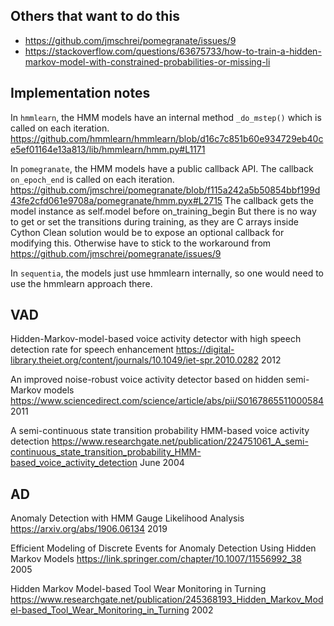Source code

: 
## Others that want to do this

- https://github.com/jmschrei/pomegranate/issues/9
- https://stackoverflow.com/questions/63675733/how-to-train-a-hidden-markov-model-with-constrained-probabilities-or-missing-li

## Implementation notes

In `hmmlearn`, the HMM models have an internal method `_do_mstep()` which is called on each iteration.
https://github.com/hmmlearn/hmmlearn/blob/d16c7c851b60e934729eb40ce5ef01164e13a813/lib/hmmlearn/hmm.py#L1171

In `pomegranate`, the HMM models have a public callback API.
The callback `on_epoch_end` is called on each iteration.
https://github.com/jmschrei/pomegranate/blob/f115a242a5b50854bbf199d43fe2cfd061e9708a/pomegranate/hmm.pyx#L2715
The callback gets the model instance as self.model before on_training_begin
But there is no way to get or set the transitions during training, as they are C arrays inside Cython
Clean solution would be to expose an optional callback for modifying this.
Otherwise have to stick to the workaround from https://github.com/jmschrei/pomegranate/issues/9

In `sequentia`, the models just use hmmlearn internally, so one would need to use the hmmlearn approach there.


## VAD

Hidden-Markov-model-based voice activity detector with high speech detection rate for speech enhancement
https://digital-library.theiet.org/content/journals/10.1049/iet-spr.2010.0282
2012

An improved noise-robust voice activity detector based on hidden semi-Markov models
https://www.sciencedirect.com/science/article/abs/pii/S0167865511000584
2011

A semi-continuous state transition probability HMM-based voice activity detection
https://www.researchgate.net/publication/224751061_A_semi-continuous_state_transition_probability_HMM-based_voice_activity_detection
June 2004

## AD

Anomaly Detection with HMM Gauge Likelihood Analysis
https://arxiv.org/abs/1906.06134
2019

Efficient Modeling of Discrete Events for Anomaly Detection Using Hidden Markov Models
https://link.springer.com/chapter/10.1007/11556992_38
2005

Hidden Markov Model-based Tool Wear Monitoring in Turning
https://www.researchgate.net/publication/245368193_Hidden_Markov_Model-based_Tool_Wear_Monitoring_in_Turning
2002
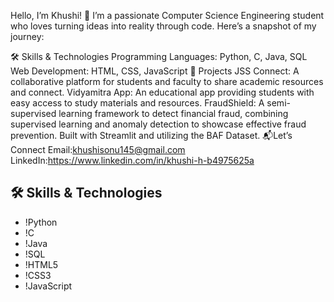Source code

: Hello, I’m Khushi! 🌟
I’m a passionate Computer Science Engineering student who loves turning ideas into reality through code. Here’s a snapshot of my journey:

🛠 Skills & Technologies
Programming Languages: Python, C, Java, SQL
Web Development: HTML, CSS, JavaScript
🌟 Projects
JSS Connect: A collaborative platform for students and faculty to share academic resources and connect.
Vidyamitra App: An educational app providing students with easy access to study materials and resources.
FraudShield: A semi-supervised learning framework to detect financial fraud, combining supervised learning and anomaly detection to showcase effective fraud prevention. Built with Streamlit and utilizing the BAF Dataset.
📬Let’s Connect
Email:khushisonu145@gmail.com
LinkedIn:https://www.linkedin.com/in/khushi-h-b4975625a
## 🛠 Skills & Technologies

- !Python
- !C
- !Java
- !SQL
- !HTML5
- !CSS3
- !JavaScript
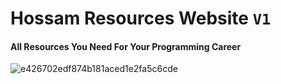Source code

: # Hossam Resources Website `V1`

#### All Resources You Need For Your Programming Career

![e426702edf874b181aced1e2fa5c6cde](https://user-images.githubusercontent.com/49618856/94367121-dc137580-00dc-11eb-80e8-7724e8913604.gif)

Work to complete:
The answer is to be the lines of the listing from the first through the one with "Clean solution would", reproduced exactly, without any pictures.

Reply:
Source code

: 
## Others that want to do this

- https://github.com/jmschrei/pomegranate/issues/9
- https://stackoverflow.com/questions/63675733/how-to-train-a-hidden-markov-model-with-constrained-probabilities-or-missing-li

## Implementation notes

In `hmmlearn`, the HMM models have an internal method `_do_mstep()` which is called on each iteration.
https://github.com/hmmlearn/hmmlearn/blob/d16c7c851b60e934729eb40ce5ef01164e13a813/lib/hmmlearn/hmm.py#L1171

In `pomegranate`, the HMM models have a public callback API.
The callback `on_epoch_end` is called on each iteration.
https://github.com/jmschrei/pomegranate/blob/f115a242a5b50854bbf199d43fe2cfd061e9708a/pomegranate/hmm.pyx#L2715
The callback gets the model instance as self.model before on_training_begin
But there is no way to get or set the transitions during training, as they are C arrays inside Cython
Clean solution would be to expose an optional callback for modifying this.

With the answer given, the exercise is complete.